[Records supplied Boundary: Start]

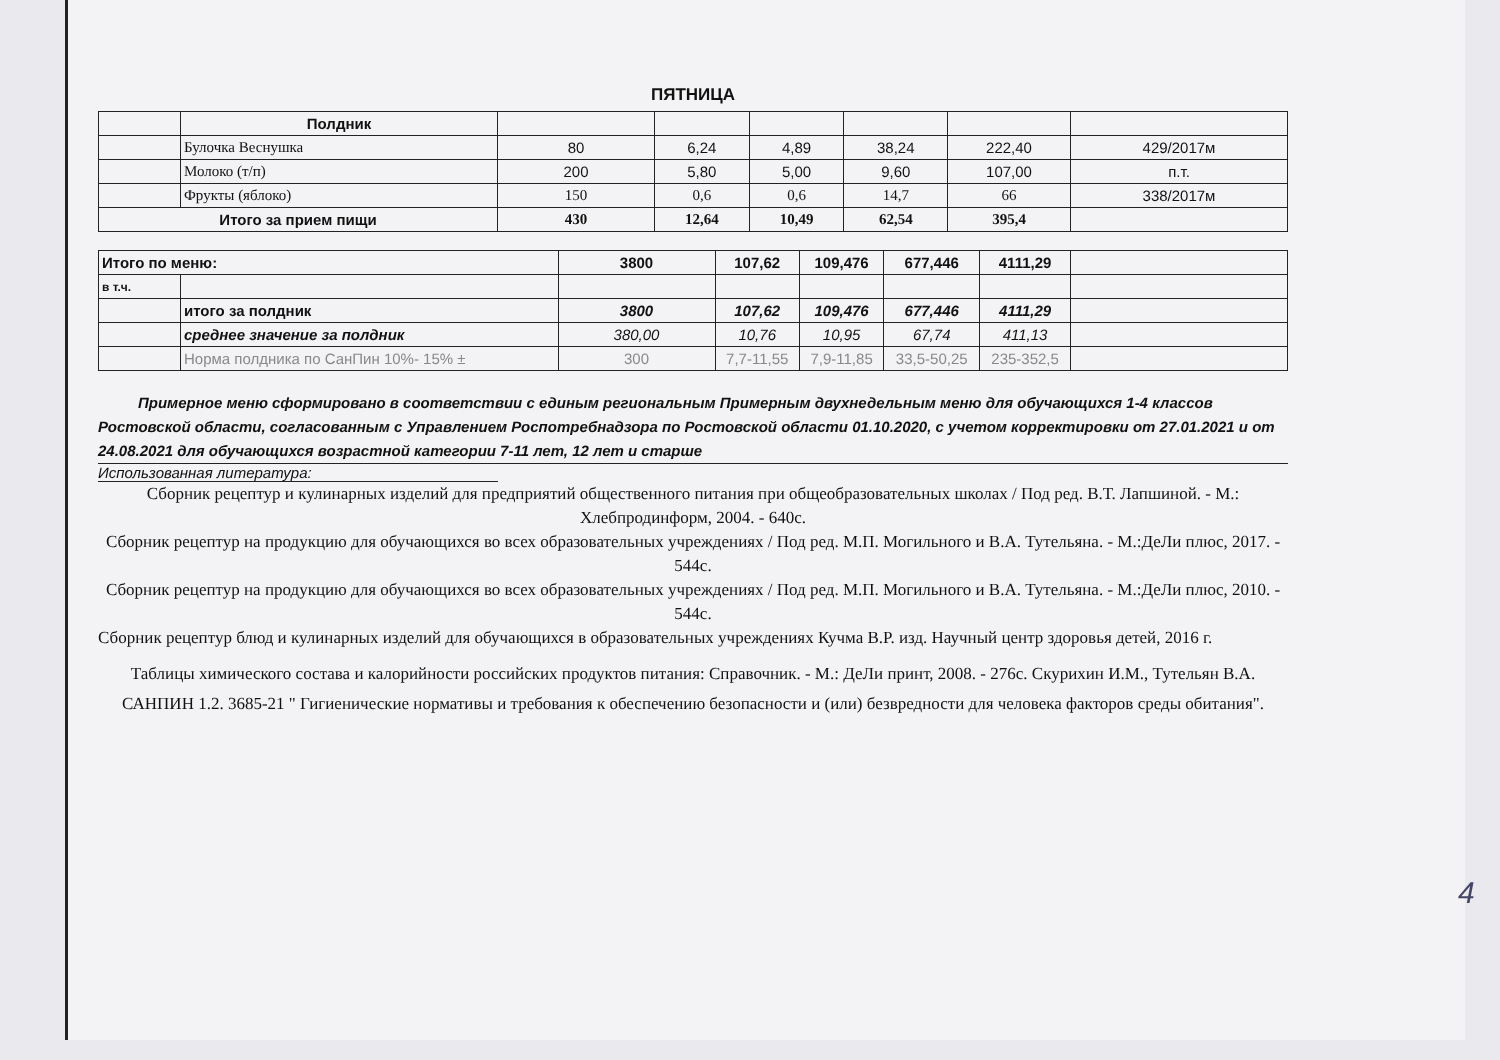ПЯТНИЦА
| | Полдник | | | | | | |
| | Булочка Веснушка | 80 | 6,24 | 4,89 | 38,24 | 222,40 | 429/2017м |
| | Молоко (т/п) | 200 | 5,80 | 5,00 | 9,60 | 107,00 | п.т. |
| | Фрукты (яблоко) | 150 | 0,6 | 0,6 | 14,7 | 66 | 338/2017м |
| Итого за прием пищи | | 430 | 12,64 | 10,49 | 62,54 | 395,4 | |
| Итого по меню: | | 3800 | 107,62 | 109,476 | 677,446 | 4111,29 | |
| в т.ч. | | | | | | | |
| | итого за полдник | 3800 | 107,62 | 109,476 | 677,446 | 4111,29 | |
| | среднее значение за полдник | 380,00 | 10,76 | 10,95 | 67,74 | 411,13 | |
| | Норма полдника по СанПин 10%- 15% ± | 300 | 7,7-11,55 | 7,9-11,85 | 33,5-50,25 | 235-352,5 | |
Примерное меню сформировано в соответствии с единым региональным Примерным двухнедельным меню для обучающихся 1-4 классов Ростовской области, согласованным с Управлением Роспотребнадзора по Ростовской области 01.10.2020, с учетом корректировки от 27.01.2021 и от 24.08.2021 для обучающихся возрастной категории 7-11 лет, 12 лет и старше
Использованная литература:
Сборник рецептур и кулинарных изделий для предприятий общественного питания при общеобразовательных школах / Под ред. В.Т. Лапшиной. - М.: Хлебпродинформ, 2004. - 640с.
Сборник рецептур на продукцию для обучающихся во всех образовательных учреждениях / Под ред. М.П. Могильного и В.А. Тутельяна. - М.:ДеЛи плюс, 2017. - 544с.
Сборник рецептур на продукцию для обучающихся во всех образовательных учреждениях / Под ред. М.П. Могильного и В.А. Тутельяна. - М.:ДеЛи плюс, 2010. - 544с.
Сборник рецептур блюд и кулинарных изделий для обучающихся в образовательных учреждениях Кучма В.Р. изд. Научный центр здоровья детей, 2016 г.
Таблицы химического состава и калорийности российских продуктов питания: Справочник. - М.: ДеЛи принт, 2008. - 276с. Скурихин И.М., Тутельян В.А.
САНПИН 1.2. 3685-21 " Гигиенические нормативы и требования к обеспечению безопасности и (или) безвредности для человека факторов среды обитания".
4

[Records supplied Boundary: End]

**Problem statement**
The records above are to be restated word for word, with every picture left out.

**Task solution**
ПЯТНИЦА
| | Полдник | | | | | | |
| | Булочка Веснушка | 80 | 6,24 | 4,89 | 38,24 | 222,40 | 429/2017м |
| | Молоко (т/п) | 200 | 5,80 | 5,00 | 9,60 | 107,00 | п.т. |
| | Фрукты (яблоко) | 150 | 0,6 | 0,6 | 14,7 | 66 | 338/2017м |
| Итого за прием пищи | | 430 | 12,64 | 10,49 | 62,54 | 395,4 | |
| Итого по меню: | | 3800 | 107,62 | 109,476 | 677,446 | 4111,29 | |
| в т.ч. | | | | | | | |
| | итого за полдник | 3800 | 107,62 | 109,476 | 677,446 | 4111,29 | |
| | среднее значение за полдник | 380,00 | 10,76 | 10,95 | 67,74 | 411,13 | |
| | Норма полдника по СанПин 10%- 15% ± | 300 | 7,7-11,55 | 7,9-11,85 | 33,5-50,25 | 235-352,5 | |
Примерное меню сформировано в соответствии с единым региональным Примерным двухнедельным меню для обучающихся 1-4 классов Ростовской области, согласованным с Управлением Роспотребнадзора по Ростовской области 01.10.2020, с учетом корректировки от 27.01.2021 и от 24.08.2021 для обучающихся возрастной категории 7-11 лет, 12 лет и старше
Использованная литература:
Сборник рецептур и кулинарных изделий для предприятий общественного питания при общеобразовательных школах / Под ред. В.Т. Лапшиной. - М.: Хлебпродинформ, 2004. - 640с.
Сборник рецептур на продукцию для обучающихся во всех образовательных учреждениях / Под ред. М.П. Могильного и В.А. Тутельяна. - М.:ДеЛи плюс, 2017. - 544с.
Сборник рецептур на продукцию для обучающихся во всех образовательных учреждениях / Под ред. М.П. Могильного и В.А. Тутельяна. - М.:ДеЛи плюс, 2010. - 544с.
Сборник рецептур блюд и кулинарных изделий для обучающихся в образовательных учреждениях Кучма В.Р. изд. Научный центр здоровья детей, 2016 г.
Таблицы химического состава и калорийности российских продуктов питания: Справочник. - М.: ДеЛи принт, 2008. - 276с. Скурихин И.М., Тутельян В.А.
САНПИН 1.2. 3685-21 " Гигиенические нормативы и требования к обеспечению безопасности и (или) безвредности для человека факторов среды обитания".
4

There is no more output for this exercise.